Why Can't You Buy a Big Bottle of Headache Pills in England?
Last time I was in London I had a headache, and went to the nearest Boots to buy something for it.
In U.S. drugstores, I’m accustomed to finding half an aisle devoted to headache pills, with bottles ranging from small to very large — at least 200 pills in them. So that’s what I went looking for in Boots, but no such bottle was to be found. The only options were cardboard packets containing maybe 20 pills, with each pill in its own blister packet. (The pills were also larger than U.S. pills.) Hmm, I thought. I guess Boots finds it can charge a lot for a small amount of headache medicine since most people, when they have a headache, aren’t very price-conscious.
But I recently learned the real reason for this phenomenon while interviewing David Lester, a psychologist at the Richard Stockton College of New Jersey who is the dean of suicide (and death) research. (We are producing an hour-long Freakonomics Radio special on suicide.) We were discussing the efficacy of SSRI’s on treating depression (and fighting suicide) when he explained why it’s hard to find a big bottle of headache pills in England:
LESTER: And although there was a lot of publicity in recent years about the dangers of the SSRI, the serotonin reuptake inhibitors, like Paxil, and Zoloft, and Prozac, the death rate of people taking those medications is much less than people taking the older antidepressants. They’re much safer. There are fewer suicides, and there are fewer accidental overdoses. There still is some concern about adolescents, but on the whole they’re the much safer ones. In England and Europe, Tylenol is sold under the name Paracetamol, and that’s used for huge numbers of overdoses, which on the whole aren’t lethal but leave the people with kidney damage and often of dialysis for the rest of their lives.
DUBNER: That’s interesting, yeah. I was in London recently and had a headache, and went to buy some acetaminophen or ibuprofen and noticed that in a drugstore I couldn’t seem to find anything larger than a container of maybe twenty or twenty-five pills in those foil sheets where you have to punch one out.

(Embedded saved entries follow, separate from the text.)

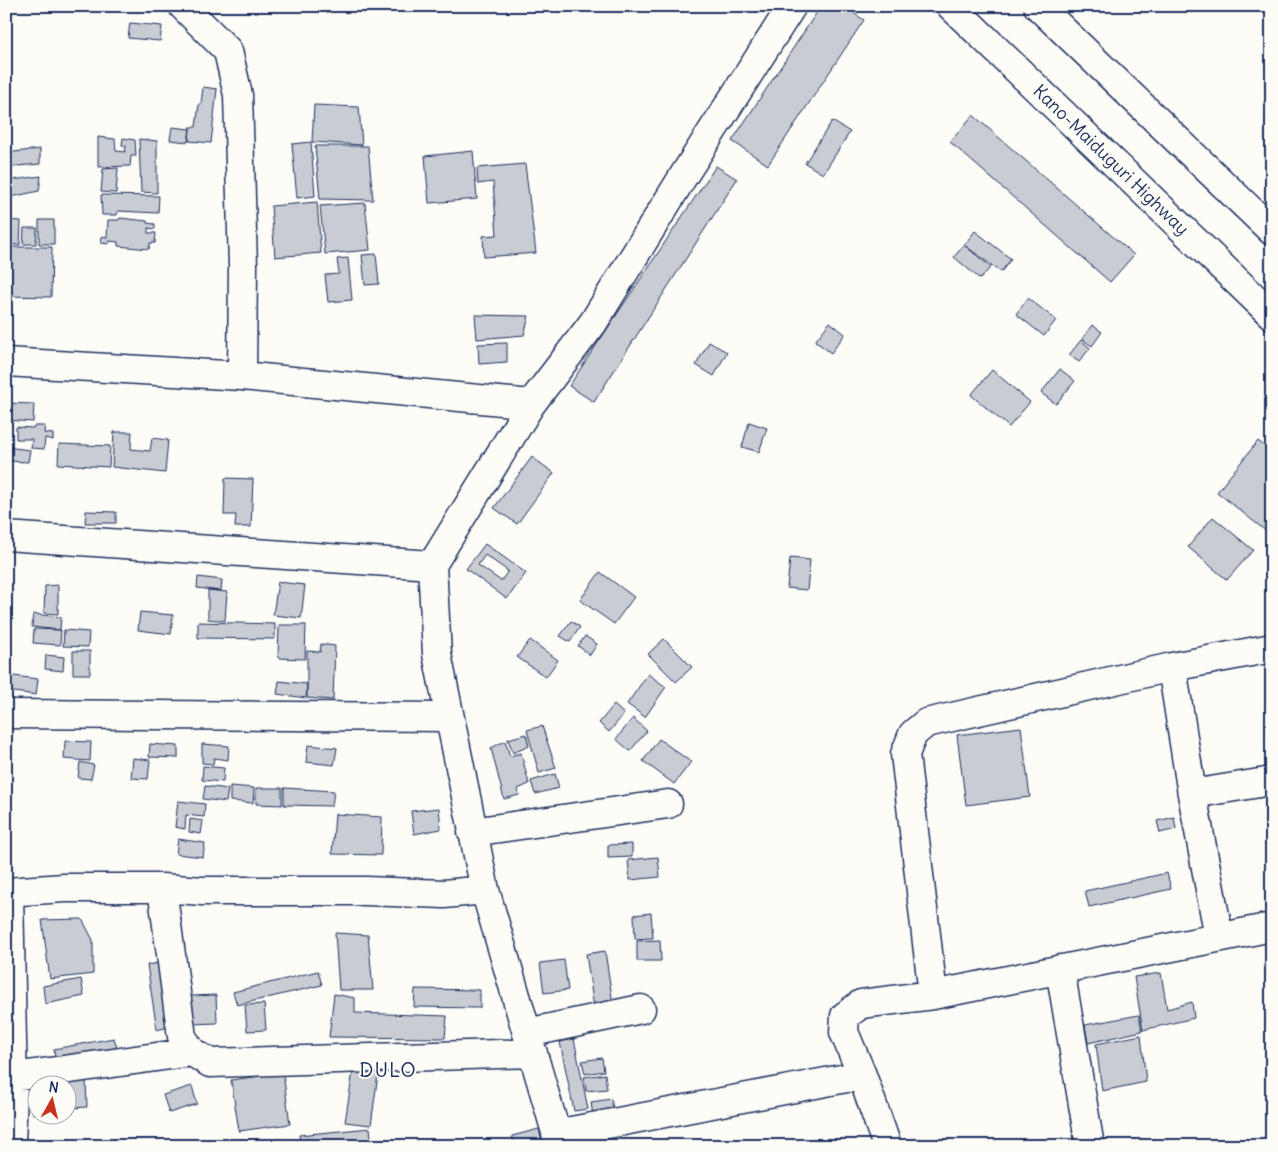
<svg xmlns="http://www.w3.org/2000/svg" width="1278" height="1152" font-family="Delius,sans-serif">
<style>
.building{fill:#c9ccd3;stroke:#1b2f5e;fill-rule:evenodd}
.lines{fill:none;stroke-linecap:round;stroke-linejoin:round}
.minor-casing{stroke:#1b2f5e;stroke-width:31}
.highway-casing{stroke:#1b2f5e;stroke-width:31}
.minor{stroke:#fdfcf7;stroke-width:28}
.highway{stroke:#fdfcf7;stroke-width:28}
.labels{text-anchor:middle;stroke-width:4;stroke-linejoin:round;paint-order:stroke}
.street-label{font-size:18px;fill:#1b2f5e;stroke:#fdfcf7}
.quarter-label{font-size:20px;letter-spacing:1px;fill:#1b2f5e;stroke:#fdfcf7}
</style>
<rect width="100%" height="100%" fill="#fdfcf7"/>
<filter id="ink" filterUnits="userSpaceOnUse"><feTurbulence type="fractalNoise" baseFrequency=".02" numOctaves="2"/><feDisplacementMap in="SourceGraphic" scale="10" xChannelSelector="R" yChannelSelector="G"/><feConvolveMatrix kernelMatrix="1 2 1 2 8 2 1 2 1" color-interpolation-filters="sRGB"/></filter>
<g filter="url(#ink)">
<path class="building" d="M821,6H843L864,20L768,165L732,141Z
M130,23L162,26L160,41L128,38Z
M203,87L217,89L211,143L189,141L190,127H196L199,104H201Z
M314,105L359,107L362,145L312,142Z
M973,115L1134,255L1110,282L950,142Z
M832,121L850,132L823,174L805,163Z
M172,127L190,129L188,142L170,140Z
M98,137L115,139L116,151L125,152L126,146L122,145L123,138L135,140L136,156H131L130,166L98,167Z
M139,139L157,141V193L141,192Z
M311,142L315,196L297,198L292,144Z
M315,146H368L373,200L320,199Z
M40,149V164L6,167V153Z
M473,151L477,199L429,203L425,156Z
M525,164L536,253L484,257L483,236L497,235L493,182L478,184L477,168Z
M716,166L737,179L594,402L569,386Z
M118,168L116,193L101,192L103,169Z
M41,176L39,191L6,198V181Z
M101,195L159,196L158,213L118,211L117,215H102Z
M317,202L321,253L275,257L271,206Z
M365,203L370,250L325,254L320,206Z
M120,218L147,221V223L155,224V229L148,228V233H156L155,243H150L149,249L118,246V242L109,241V244L101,243L102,236L107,237L108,220H119Z
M6,220L21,221L20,245L6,244Z
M39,220H54V244H39Z
M24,228H37L36,244H23Z
M975,231L1011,259L1001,272L964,245Z
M964,245L991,267L980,279L954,257Z
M6,247H52L51,297L6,296Z
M376,254L379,284L365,285L362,255Z
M348,258L352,300L328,302L325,275L339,274L337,259Z
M1028,298L1056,320L1044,336L1016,314Z
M475,315L529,316L524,335L477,339Z
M830,322L845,334L831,353L815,341Z
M1092,325L1102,332L1092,346L1082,339Z
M1081,340L1090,348L1079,362L1069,355Z
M709,342L727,352L714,376L696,365Z
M507,343V362L479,364L478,344Z
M1060,369L1075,381L1056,404L1041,393Z
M992,370L1030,402L1009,427L971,395Z
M6,403L34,404L33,422L6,420Z
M749,422L767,428L759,452L742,447Z
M34,426H45L44,433L53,434V440L45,438L44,449L31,448L32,439H16V427L33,428Z
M114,432H132L131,449L150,451L152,438L168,440L165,473L112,467Z
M1258,441L1272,452V536L1217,492Z
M59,444L110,446L109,467L58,464Z
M6,447L30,450L28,462L6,461Z
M532,457L554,473L517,524L494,508Z
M225,478L253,479L251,527H235L236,515H224Z
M86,511L116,512V523H85Z
M1213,517L1253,550L1227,580L1188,547Z
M485,544L526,573L507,599L466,569ZM485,555L508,571L501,581L478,565Z
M790,558L810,560L807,590L787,588Z
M600,572L634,597L614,624L580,600Z
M198,577L222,580L221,591L197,588Z
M278,582L305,585L301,618L273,615Z
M58,585V614L44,613L45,586Z
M208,590L227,592L225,621L208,619Z
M6,611H9V629H6Z
M140,612L173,615L171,634L138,630Z
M33,614L61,617L60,630L32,627Z
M571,621L580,627L570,642L560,636Z
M198,622L275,624V639L198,638Z
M279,625H306L305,659L278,658Z
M34,629L61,630L60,645L33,643Z
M64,630L89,632L88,647L63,646Z
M585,636L597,644L590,655L578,646Z
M664,639L692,667L676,682L648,654Z
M530,640L558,660L546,677L517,657Z
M321,644L335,646L333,700L307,698V651L320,652Z
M73,651H90V674H73Z
M46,655L64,657L63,671L45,669Z
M648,674L666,687L645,717L627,704Z
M6,675L38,679L36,695L6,691Z
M279,681L307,684L306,698L277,694Z
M614,705L624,714L609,732L599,723Z
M633,718L647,731L630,751L616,739Z
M542,726L556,768L539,773L527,730Z
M1021,727L1030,797L966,805L957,735Z
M526,734L529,746L513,753L508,739Z
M659,739L691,762L674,784L643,761Z
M65,741L91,742L90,761L64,759Z
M505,741L510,756L521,753L529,784L518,789L519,795L504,799L491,748Z
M150,744L178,746V758L149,757Z
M202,744L229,746L228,760L214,758L213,764L202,763Z
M308,745L337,748L334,765L306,762Z
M133,758L150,760L148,779L131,778Z
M80,762L94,765L91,779L78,778Z
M203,766L224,768L223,782L202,780Z
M555,774L559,788L535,794L531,781Z
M205,786L228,789L226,802L203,799Z
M230,786L254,788L253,803L230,801Z
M256,788H282V805L256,804Z
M284,788L334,791L332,806L284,805Z
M178,801L205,804L204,817L186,815L185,829L175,827Z
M439,808L441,829L414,834L411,811Z
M335,814L382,817L381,855L332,854Z
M1174,817L1176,829L1160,833L1157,821Z
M190,819L203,821L201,834L189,832Z
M178,839L205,843L203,857L176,854Z
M632,844V857L608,858V845Z
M658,857L660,877L630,880L628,860Z
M1167,873L1171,889L1089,907L1085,891Z
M651,913L653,938L635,939L634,915Z
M82,919L93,940V974L50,979L42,920Z
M335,933L368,935L373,990H339Z
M660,940L661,961H637V941Z
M605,951L613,1004L594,1008L586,954Z
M564,960L568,990L544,993L540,963Z
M159,963L172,1026L157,1030L147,965Z
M318,971L322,985L237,1005L233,992Z
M1161,973L1167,1009L1192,1002L1194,1018L1143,1030L1134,977Z
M81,979L84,996L45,1004L43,986Z
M415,989L480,990V1008L414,1007Z
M334,994L355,998V1013L447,1016L445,1038L329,1037Z
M216,995L217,1023L191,1024L190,996Z
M264,1004L266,1030L247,1031L245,1005Z
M1139,1015L1142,1031L1088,1043L1085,1025Z
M1141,1035L1146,1082L1102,1091L1096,1044Z
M114,1038L119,1055L56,1065L54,1049Z
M574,1039L588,1109L574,1111L560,1042Z
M602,1058L604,1071L585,1074L582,1061Z
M353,1071L378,1074L371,1125L345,1122Z
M283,1073L290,1124L239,1131L231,1080Z
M605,1074L607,1089L586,1091L584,1077Z
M86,1080L87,1107L71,1108L70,1098L68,1099V1084H61Z
M192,1086L197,1104L169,1113L163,1095Z
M38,1087V1113L33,1114L32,1088Z
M611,1099L614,1113L593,1116L591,1102Z
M370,1128L372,1146H300L299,1135Z
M539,1129L543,1146H515L512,1136Z"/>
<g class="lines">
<defs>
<path id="minor" d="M183,6L228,51L238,95L243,266L242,376
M6,362L242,376L531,404
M6,536L432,565
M6,714L449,717
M1192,794L1272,781
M472,832L668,804
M162,888L182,1037L192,1052L210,1063L533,1053
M6,892L64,888H162L203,891H366L444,894L485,890
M9,892L13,1091L11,1146
M1219,937L1192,794L1172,667L1272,648
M1060,969L1090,1146
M933,995L905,754L913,734L926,723L1172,667
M527,1033L641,1009
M13,1077L192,1052
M556,1134L862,1075
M560,1146L485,890L437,654L432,565L531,404L593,323L684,175L792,6
M887,1146L862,1075L844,1032L845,1016L861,1004L933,995L1272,927"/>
<g id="highway">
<path id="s1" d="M951,6L1272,315"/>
<path d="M1038,6L1272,231"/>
</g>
</defs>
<use href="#minor" class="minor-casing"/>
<use href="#highway" class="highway-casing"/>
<use href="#minor" class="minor"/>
<use href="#highway" class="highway"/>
</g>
</g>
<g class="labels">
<g class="street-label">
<text dy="6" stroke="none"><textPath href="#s1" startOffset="222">Kano-Maiduguri Highway</textPath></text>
</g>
<g class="quarter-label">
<text x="388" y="1077">DULO</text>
</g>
</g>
<rect width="1278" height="1152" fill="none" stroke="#fdfcf7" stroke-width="25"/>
<rect x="12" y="12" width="1253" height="1127" fill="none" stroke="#1b2f5e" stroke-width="2" filter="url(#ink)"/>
<g transform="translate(52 1100) rotate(8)"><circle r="24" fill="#fdfcf7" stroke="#a3aaba"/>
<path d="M0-4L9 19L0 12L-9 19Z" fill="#c8321e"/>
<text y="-8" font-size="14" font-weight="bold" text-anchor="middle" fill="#1b2f5e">N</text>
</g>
</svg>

LESTER: They started doing that about five years ago, and they restrict the numbers, and they put them in plastic blisters so you have to tear them out. And again, you’d think all I have to do is go to six drugstores, you know, buy packets in each of them, all I have to do is just tear them out. But it has cut down the number of overdoses. It’s also cut down the number of serious overdoses that have led to kidney damage. Now, very few people died of an acetaminophen overdose. So it’s been hard to document that it cut the number of deaths, but certainly the number of attempts. The overdoses with it have been cut dramatically. And they did think about other things. You know, they did think about putting bitter tasting substances in it, or a substance that would make you vomit if you took too many. But they decided that was perhaps…That would interfere with the appropriate use of an analgesic such as Tylenol or aspirin. You know, the people who really needed them for headache would find it unpleasant to take them. … It’s been remarkable, a success, that.
DUBNER: Now, let me ask you…
LESTER: I’m glad you had that experience. It shows that it’s, that the drugstores are actually applying it, I mean they are following the rules.
It is of course a larger question as to how valuable such a rule is. But I’m happy to at least have an explanation.